--- BEGIN ---
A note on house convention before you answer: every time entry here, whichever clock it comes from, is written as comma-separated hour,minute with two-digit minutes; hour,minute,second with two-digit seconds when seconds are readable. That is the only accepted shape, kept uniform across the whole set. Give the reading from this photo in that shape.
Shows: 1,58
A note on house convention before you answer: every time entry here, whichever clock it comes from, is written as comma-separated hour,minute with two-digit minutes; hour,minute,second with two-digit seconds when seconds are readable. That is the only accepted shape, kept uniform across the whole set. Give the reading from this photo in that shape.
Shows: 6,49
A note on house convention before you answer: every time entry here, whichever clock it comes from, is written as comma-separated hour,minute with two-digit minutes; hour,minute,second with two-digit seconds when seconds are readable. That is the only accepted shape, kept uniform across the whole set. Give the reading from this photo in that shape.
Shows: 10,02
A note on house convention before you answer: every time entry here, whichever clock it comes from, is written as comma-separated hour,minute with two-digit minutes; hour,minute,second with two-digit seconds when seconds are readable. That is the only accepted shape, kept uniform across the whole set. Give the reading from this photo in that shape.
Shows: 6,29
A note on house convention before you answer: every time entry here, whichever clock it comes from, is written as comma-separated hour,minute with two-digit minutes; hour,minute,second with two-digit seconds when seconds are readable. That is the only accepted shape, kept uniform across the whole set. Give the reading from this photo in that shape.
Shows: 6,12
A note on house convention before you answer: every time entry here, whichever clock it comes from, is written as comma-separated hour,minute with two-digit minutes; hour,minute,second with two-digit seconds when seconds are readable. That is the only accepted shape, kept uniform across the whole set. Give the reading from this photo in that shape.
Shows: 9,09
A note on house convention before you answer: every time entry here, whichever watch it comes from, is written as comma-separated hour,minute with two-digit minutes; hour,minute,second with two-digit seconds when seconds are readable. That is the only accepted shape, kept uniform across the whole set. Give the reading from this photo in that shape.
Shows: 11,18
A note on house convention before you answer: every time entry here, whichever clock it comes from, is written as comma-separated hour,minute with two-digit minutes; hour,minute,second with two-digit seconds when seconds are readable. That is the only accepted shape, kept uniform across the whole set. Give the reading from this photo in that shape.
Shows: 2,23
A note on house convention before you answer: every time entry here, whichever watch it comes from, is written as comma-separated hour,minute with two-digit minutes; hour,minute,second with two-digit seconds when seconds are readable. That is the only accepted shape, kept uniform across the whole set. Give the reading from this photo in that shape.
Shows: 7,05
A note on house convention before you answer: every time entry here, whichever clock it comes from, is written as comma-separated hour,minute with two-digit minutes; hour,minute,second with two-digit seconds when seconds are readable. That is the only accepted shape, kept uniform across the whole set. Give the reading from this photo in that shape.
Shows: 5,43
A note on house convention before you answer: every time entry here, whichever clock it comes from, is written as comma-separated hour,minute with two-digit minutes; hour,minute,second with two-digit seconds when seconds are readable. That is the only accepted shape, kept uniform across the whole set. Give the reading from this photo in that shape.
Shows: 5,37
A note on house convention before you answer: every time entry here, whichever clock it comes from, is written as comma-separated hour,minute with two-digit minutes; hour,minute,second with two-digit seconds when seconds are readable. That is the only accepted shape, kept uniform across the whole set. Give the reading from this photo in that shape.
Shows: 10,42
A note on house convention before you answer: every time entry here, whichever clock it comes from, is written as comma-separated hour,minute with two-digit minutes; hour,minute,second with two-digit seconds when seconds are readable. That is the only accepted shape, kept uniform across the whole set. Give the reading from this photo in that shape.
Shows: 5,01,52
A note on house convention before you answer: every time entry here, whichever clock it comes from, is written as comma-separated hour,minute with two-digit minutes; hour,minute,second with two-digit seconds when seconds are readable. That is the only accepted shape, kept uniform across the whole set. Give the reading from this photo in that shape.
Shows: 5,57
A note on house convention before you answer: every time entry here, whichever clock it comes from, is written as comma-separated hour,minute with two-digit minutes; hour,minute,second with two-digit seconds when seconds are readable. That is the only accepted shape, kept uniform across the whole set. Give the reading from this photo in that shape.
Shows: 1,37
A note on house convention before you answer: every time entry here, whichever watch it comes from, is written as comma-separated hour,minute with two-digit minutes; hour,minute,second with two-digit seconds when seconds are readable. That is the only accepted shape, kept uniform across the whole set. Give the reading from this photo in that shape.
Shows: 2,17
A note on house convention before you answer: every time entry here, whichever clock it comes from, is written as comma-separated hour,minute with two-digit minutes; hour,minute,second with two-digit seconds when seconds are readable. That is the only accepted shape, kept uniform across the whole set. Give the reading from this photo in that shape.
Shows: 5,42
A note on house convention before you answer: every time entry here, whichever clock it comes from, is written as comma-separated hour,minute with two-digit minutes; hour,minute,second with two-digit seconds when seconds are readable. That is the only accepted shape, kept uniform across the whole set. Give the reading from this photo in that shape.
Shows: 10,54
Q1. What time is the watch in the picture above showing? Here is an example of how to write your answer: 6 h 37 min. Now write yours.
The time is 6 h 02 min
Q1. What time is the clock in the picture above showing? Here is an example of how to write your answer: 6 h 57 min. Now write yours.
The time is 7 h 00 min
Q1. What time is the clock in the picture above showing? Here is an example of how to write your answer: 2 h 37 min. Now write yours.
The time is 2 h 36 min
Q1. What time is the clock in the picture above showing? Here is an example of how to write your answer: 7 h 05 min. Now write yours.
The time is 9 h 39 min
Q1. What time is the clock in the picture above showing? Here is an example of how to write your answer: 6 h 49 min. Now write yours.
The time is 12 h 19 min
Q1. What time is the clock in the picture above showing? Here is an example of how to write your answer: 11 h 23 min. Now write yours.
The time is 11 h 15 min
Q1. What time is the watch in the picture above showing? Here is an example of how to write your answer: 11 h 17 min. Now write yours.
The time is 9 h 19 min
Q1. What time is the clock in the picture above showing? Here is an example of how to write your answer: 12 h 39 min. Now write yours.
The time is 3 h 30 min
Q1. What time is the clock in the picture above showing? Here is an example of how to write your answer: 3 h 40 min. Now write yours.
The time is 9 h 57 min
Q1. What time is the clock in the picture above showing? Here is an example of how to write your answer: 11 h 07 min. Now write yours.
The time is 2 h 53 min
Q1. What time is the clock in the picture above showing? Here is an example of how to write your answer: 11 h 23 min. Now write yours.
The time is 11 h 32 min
--- END ---
JOB: Rewrite all the rows above, changing every "clock" to "timepiece" and keeping everything else the same.

TASK RESPONSE:
A note on house convention before you answer: every time entry here, whichever timepiece it comes from, is written as comma-separated hour,minute with two-digit minutes; hour,minute,second with two-digit seconds when seconds are readable. That is the only accepted shape, kept uniform across the whole set. Give the reading from this photo in that shape.
Shows: 1,58
A note on house convention before you answer: every time entry here, whichever timepiece it comes from, is written as comma-separated hour,minute with two-digit minutes; hour,minute,second with two-digit seconds when seconds are readable. That is the only accepted shape, kept uniform across the whole set. Give the reading from this photo in that shape.
Shows: 6,49
A note on house convention before you answer: every time entry here, whichever timepiece it comes from, is written as comma-separated hour,minute with two-digit minutes; hour,minute,second with two-digit seconds when seconds are readable. That is the only accepted shape, kept uniform across the whole set. Give the reading from this photo in that shape.
Shows: 10,02
A note on house convention before you answer: every time entry here, whichever timepiece it comes from, is written as comma-separated hour,minute with two-digit minutes; hour,minute,second with two-digit seconds when seconds are readable. That is the only accepted shape, kept uniform across the whole set. Give the reading from this photo in that shape.
Shows: 6,29
A note on house convention before you answer: every time entry here, whichever timepiece it comes from, is written as comma-separated hour,minute with two-digit minutes; hour,minute,second with two-digit seconds when seconds are readable. That is the only accepted shape, kept uniform across the whole set. Give the reading from this photo in that shape.
Shows: 6,12
A note on house convention before you answer: every time entry here, whichever timepiece it comes from, is written as comma-separated hour,minute with two-digit minutes; hour,minute,second with two-digit seconds when seconds are readable. That is the only accepted shape, kept uniform across the whole set. Give the reading from this photo in that shape.
Shows: 9,09
A note on house convention before you answer: every time entry here, whichever watch it comes from, is written as comma-separated hour,minute with two-digit minutes; hour,minute,second with two-digit seconds when seconds are readable. That is the only accepted shape, kept uniform across the whole set. Give the reading from this photo in that shape.
Shows: 11,18
A note on house convention before you answer: every time entry here, whichever timepiece it comes from, is written as comma-separated hour,minute with two-digit minutes; hour,minute,second with two-digit seconds when seconds are readable. That is the only accepted shape, kept uniform across the whole set. Give the reading from this photo in that shape.
Shows: 2,23
A note on house convention before you answer: every time entry here, whichever watch it comes from, is written as comma-separated hour,minute with two-digit minutes; hour,minute,second with two-digit seconds when seconds are readable. That is the only accepted shape, kept uniform across the whole set. Give the reading from this photo in that shape.
Shows: 7,05
A note on house convention before you answer: every time entry here, whichever timepiece it comes from, is written as comma-separated hour,minute with two-digit minutes; hour,minute,second with two-digit seconds when seconds are readable. That is the only accepted shape, kept uniform across the whole set. Give the reading from this photo in that shape.
Shows: 5,43
A note on house convention before you answer: every time entry here, whichever timepiece it comes from, is written as comma-separated hour,minute with two-digit minutes; hour,minute,second with two-digit seconds when seconds are readable. That is the only accepted shape, kept uniform across the whole set. Give the reading from this photo in that shape.
Shows: 5,37
A note on house convention before you answer: every time entry here, whichever timepiece it comes from, is written as comma-separated hour,minute with two-digit minutes; hour,minute,second with two-digit seconds when seconds are readable. That is the only accepted shape, kept uniform across the whole set. Give the reading from this photo in that shape.
Shows: 10,42
A note on house convention before you answer: every time entry here, whichever timepiece it comes from, is written as comma-separated hour,minute with two-digit minutes; hour,minute,second with two-digit seconds when seconds are readable. That is the only accepted shape, kept uniform across the whole set. Give the reading from this photo in that shape.
Shows: 5,01,52
A note on house convention before you answer: every time entry here, whichever timepiece it comes from, is written as comma-separated hour,minute with two-digit minutes; hour,minute,second with two-digit seconds when seconds are readable. That is the only accepted shape, kept uniform across the whole set. Give the reading from this photo in that shape.
Shows: 5,57
A note on house convention before you answer: every time entry here, whichever timepiece it comes from, is written as comma-separated hour,minute with two-digit minutes; hour,minute,second with two-digit seconds when seconds are readable. That is the only accepted shape, kept uniform across the whole set. Give the reading from this photo in that shape.
Shows: 1,37
A note on house convention before you answer: every time entry here, whichever watch it comes from, is written as comma-separated hour,minute with two-digit minutes; hour,minute,second with two-digit seconds when seconds are readable. That is the only accepted shape, kept uniform across the whole set. Give the reading from this photo in that shape.
Shows: 2,17
A note on house convention before you answer: every time entry here, whichever timepiece it comes from, is written as comma-separated hour,minute with two-digit minutes; hour,minute,second with two-digit seconds when seconds are readable. That is the only accepted shape, kept uniform across the whole set. Give the reading from this photo in that shape.
Shows: 5,42
A note on house convention before you answer: every time entry here, whichever timepiece it comes from, is written as comma-separated hour,minute with two-digit minutes; hour,minute,second with two-digit seconds when seconds are readable. That is the only accepted shape, kept uniform across the whole set. Give the reading from this photo in that shape.
Shows: 10,54
Q1. What time is the watch in the picture above showing? Here is an example of how to write your answer: 6 h 37 min. Now write yours.
The time is 6 h 02 min
Q1. What time is the timepiece in the picture above showing? Here is an example of how to write your answer: 6 h 57 min. Now write yours.
The time is 7 h 00 min
Q1. What time is the timepiece in the picture above showing? Here is an example of how to write your answer: 2 h 37 min. Now write yours.
The time is 2 h 36 min
Q1. What time is the timepiece in the picture above showing? Here is an example of how to write your answer: 7 h 05 min. Now write yours.
The time is 9 h 39 min
Q1. What time is the timepiece in the picture above showing? Here is an example of how to write your answer: 6 h 49 min. Now write yours.
The time is 12 h 19 min
Q1. What time is the timepiece in the picture above showing? Here is an example of how to write your answer: 11 h 23 min. Now write yours.
The time is 11 h 15 min
Q1. What time is the watch in the picture above showing? Here is an example of how to write your answer: 11 h 17 min. Now write yours.
The time is 9 h 19 min
Q1. What time is the timepiece in the picture above showing? Here is an example of how to write your answer: 12 h 39 min. Now write yours.
The time is 3 h 30 min
Q1. What time is the timepiece in the picture above showing? Here is an example of how to write your answer: 3 h 40 min. Now write yours.
The time is 9 h 57 min
Q1. What time is the timepiece in the picture above showing? Here is an example of how to write your answer: 11 h 07 min. Now write yours.
The time is 2 h 53 min
Q1. What time is the timepiece in the picture above showing? Here is an example of how to write your answer: 11 h 23 min. Now write yours.
The time is 11 h 32 min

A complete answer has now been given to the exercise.